RECORDS SUPPLIED section start

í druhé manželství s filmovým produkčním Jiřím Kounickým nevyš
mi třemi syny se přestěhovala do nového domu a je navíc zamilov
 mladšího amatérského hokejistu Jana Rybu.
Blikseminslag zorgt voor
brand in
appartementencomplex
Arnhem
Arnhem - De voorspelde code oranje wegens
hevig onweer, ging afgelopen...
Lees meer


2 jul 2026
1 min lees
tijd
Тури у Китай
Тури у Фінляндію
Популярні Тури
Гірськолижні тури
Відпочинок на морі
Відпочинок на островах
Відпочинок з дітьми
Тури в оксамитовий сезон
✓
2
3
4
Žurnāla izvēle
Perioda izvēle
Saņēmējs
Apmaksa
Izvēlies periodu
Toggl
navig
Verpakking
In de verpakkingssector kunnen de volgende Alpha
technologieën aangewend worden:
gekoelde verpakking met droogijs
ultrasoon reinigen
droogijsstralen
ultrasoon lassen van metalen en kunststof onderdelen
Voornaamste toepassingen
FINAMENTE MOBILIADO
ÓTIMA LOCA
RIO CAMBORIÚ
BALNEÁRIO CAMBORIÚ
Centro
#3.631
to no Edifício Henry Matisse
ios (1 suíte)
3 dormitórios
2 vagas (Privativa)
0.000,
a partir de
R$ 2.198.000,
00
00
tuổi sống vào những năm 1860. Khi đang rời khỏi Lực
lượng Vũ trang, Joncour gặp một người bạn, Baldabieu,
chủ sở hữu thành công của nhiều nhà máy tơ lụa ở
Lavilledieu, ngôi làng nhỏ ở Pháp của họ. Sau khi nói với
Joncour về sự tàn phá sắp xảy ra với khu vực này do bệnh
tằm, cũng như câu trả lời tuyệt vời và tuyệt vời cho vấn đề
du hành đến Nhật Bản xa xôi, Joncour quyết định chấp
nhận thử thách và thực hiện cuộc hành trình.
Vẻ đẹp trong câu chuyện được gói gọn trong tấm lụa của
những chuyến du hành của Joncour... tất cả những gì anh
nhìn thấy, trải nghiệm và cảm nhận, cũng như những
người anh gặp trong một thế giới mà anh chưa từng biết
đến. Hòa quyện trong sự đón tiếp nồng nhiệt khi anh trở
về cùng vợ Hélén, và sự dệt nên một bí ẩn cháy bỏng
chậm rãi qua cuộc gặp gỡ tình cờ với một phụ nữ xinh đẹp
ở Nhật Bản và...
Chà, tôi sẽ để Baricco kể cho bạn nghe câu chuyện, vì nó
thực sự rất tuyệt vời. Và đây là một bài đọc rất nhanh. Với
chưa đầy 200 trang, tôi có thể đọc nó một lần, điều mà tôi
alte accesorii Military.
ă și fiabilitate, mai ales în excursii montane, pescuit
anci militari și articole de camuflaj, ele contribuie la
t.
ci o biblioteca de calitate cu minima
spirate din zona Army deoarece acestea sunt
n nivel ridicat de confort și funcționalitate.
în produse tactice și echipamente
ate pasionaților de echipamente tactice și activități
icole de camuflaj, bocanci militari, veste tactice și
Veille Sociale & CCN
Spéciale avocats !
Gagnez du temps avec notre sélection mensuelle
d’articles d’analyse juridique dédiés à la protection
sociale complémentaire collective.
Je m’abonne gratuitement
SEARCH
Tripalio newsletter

RECORDS SUPPLIED section end
RECORDS SUPPLIED section start

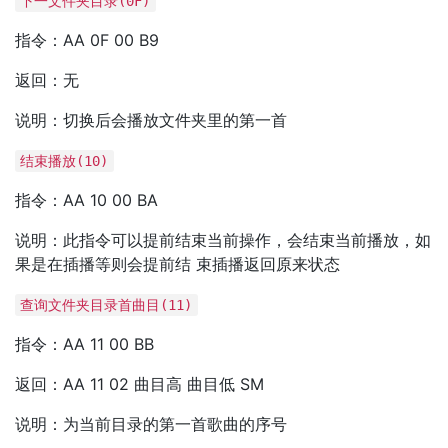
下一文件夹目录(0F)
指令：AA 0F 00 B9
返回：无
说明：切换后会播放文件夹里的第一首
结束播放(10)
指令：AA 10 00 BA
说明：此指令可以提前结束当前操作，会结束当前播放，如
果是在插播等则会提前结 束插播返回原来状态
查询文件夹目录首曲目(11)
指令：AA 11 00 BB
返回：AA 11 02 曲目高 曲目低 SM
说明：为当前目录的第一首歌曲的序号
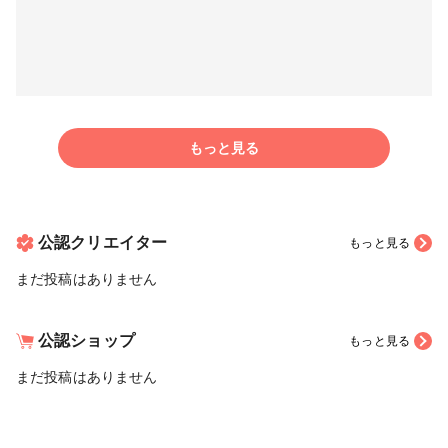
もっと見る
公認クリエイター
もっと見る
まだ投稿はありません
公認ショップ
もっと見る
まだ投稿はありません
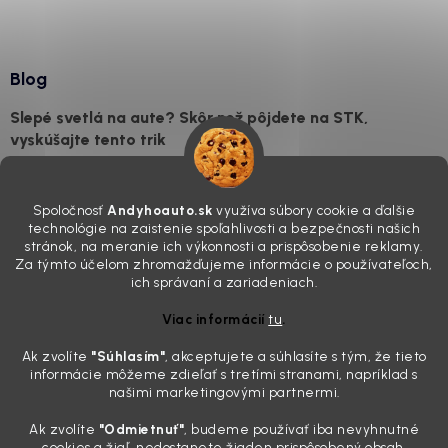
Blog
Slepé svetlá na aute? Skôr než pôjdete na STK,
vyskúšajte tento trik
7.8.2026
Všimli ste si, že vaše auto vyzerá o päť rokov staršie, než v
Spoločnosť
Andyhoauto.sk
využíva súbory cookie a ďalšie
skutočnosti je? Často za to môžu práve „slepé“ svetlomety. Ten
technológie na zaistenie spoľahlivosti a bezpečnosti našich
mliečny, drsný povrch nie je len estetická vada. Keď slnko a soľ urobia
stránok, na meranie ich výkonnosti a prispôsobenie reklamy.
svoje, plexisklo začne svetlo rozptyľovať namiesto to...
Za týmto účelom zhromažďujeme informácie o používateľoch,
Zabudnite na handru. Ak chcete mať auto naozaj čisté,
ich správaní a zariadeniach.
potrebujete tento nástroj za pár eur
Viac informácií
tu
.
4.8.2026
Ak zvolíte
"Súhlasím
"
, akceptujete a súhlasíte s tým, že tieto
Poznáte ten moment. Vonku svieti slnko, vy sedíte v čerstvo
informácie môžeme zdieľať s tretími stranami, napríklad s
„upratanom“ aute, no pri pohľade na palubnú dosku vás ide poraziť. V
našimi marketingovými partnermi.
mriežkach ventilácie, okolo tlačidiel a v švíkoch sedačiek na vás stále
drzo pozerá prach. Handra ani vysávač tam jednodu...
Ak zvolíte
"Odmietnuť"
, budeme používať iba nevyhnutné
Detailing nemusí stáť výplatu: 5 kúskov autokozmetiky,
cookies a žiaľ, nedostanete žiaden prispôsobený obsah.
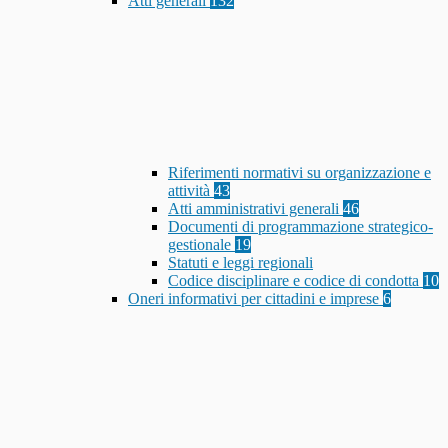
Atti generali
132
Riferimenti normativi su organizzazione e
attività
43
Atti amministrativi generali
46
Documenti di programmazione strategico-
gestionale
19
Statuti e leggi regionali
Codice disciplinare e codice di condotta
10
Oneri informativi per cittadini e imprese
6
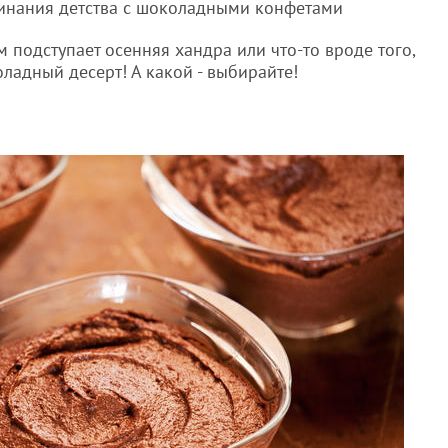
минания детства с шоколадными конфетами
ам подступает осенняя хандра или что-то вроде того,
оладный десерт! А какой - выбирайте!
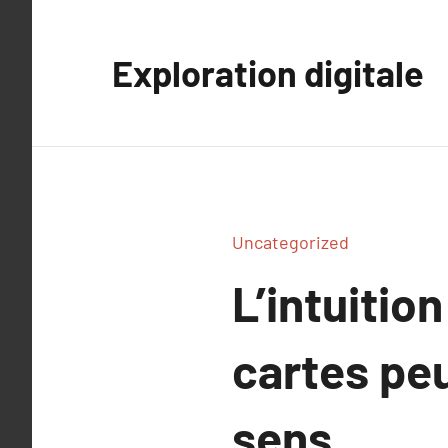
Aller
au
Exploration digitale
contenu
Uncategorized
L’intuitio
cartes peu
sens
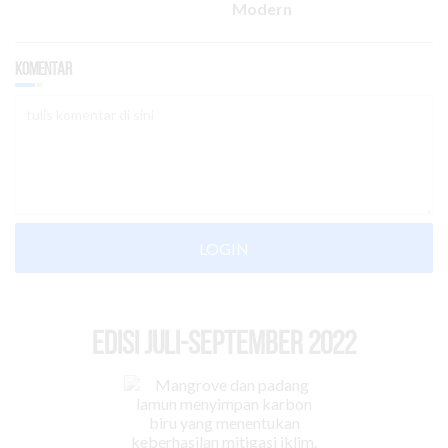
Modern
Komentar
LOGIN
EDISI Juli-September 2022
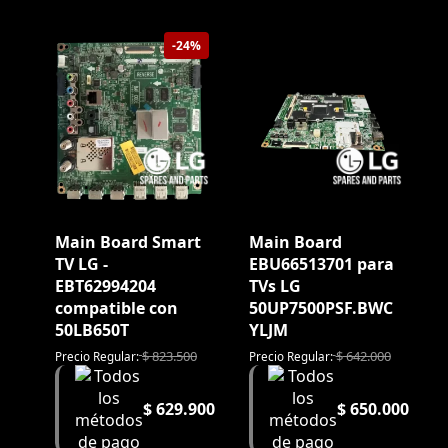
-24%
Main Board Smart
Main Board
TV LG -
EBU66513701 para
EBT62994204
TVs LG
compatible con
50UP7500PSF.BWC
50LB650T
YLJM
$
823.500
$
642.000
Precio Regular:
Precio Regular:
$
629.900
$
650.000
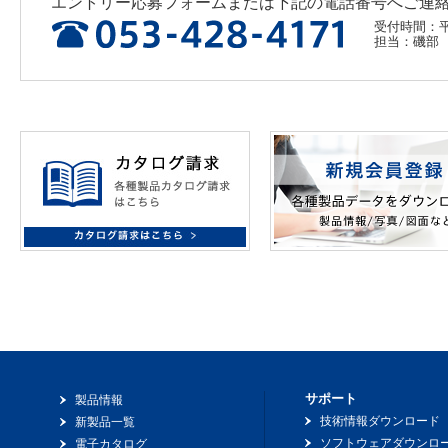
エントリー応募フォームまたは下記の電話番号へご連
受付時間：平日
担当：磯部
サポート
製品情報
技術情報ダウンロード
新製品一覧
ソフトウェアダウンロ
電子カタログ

RECORDS SUPPLIED section end

- [PROMPT]: Which lines above hold the string "ultrasoon"? Copy each of them.

- [EXERCISE RESULT]:
ultrasoon reinigen
ultrasoon lassen van metalen en kunststof onderdelen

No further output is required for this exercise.